**WHAT THE TASK REQUIRES**
From the records below, pick out each line containing the word "that" and copy it.

**MATERIAL FOR THE TASK**
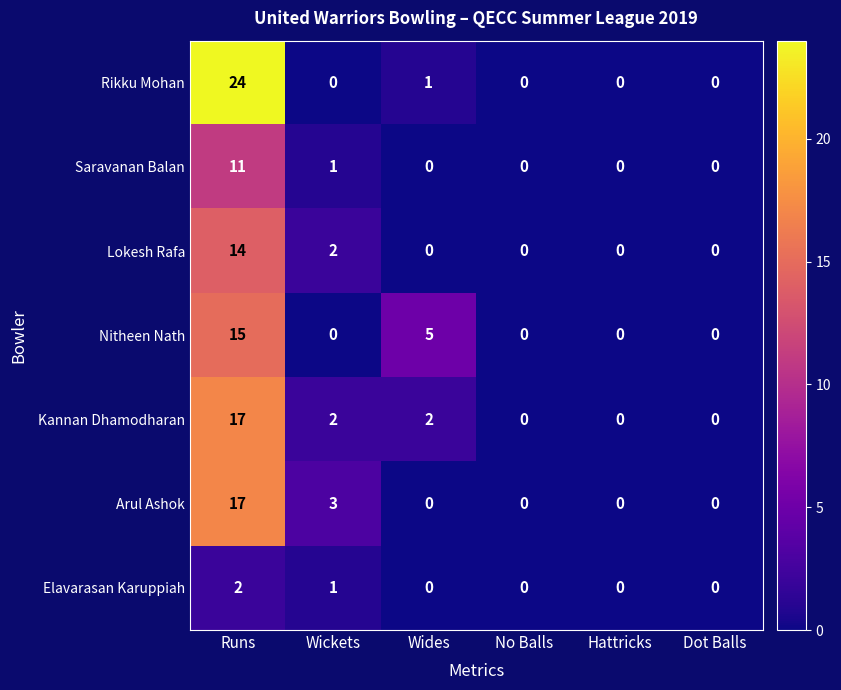

What is the sum of the Nitheen Nath values at No Balls and Runs?

15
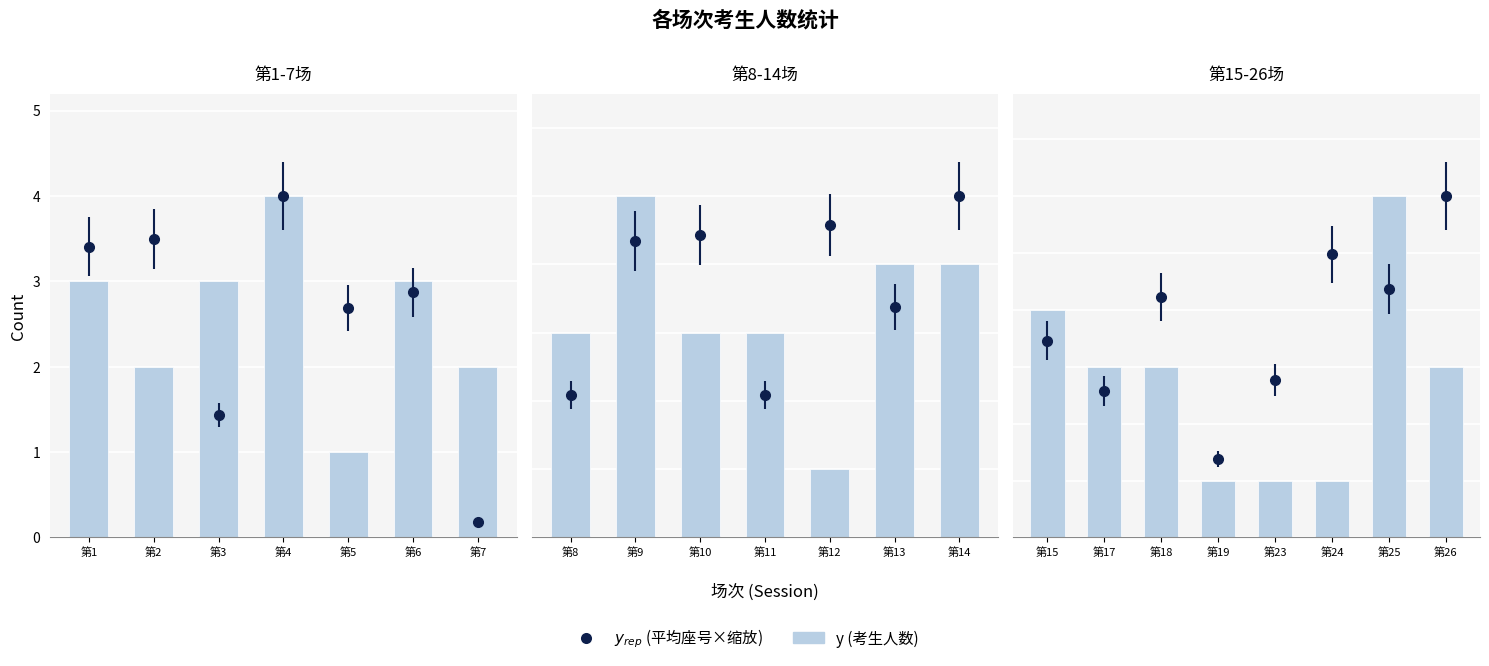

Is it true that the value at 第19 is 0?

False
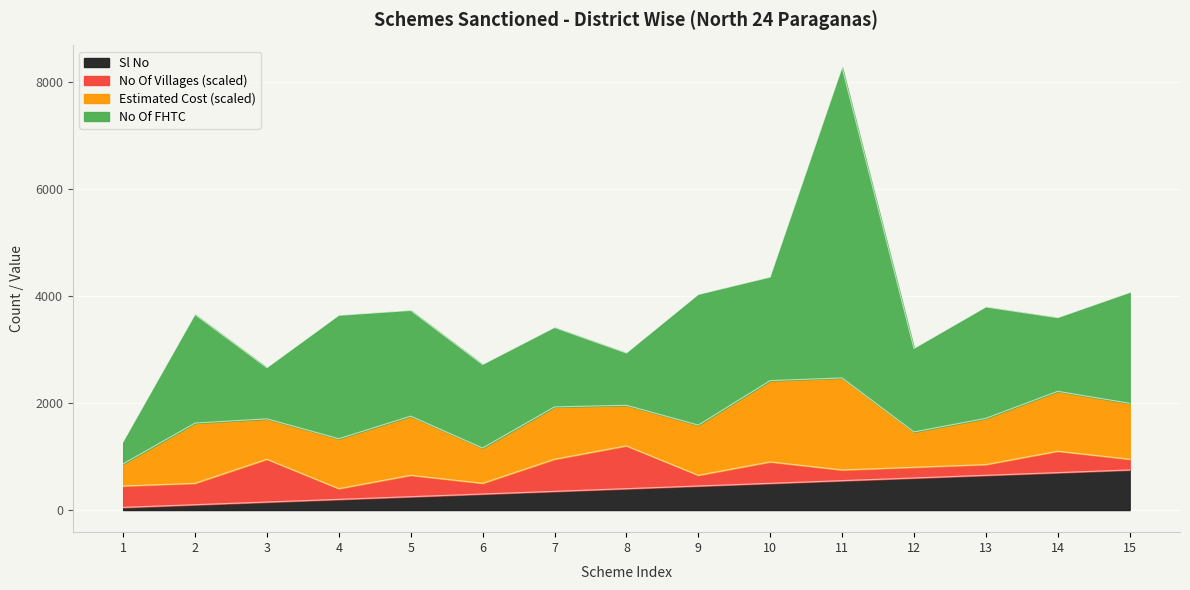

Is it true that No Of FHTC equals 5806.0 at 11?

True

**SOLUTION**
Is it true that the value at 第19 is 0?
Is it true that No Of FHTC equals 5806.0 at 11?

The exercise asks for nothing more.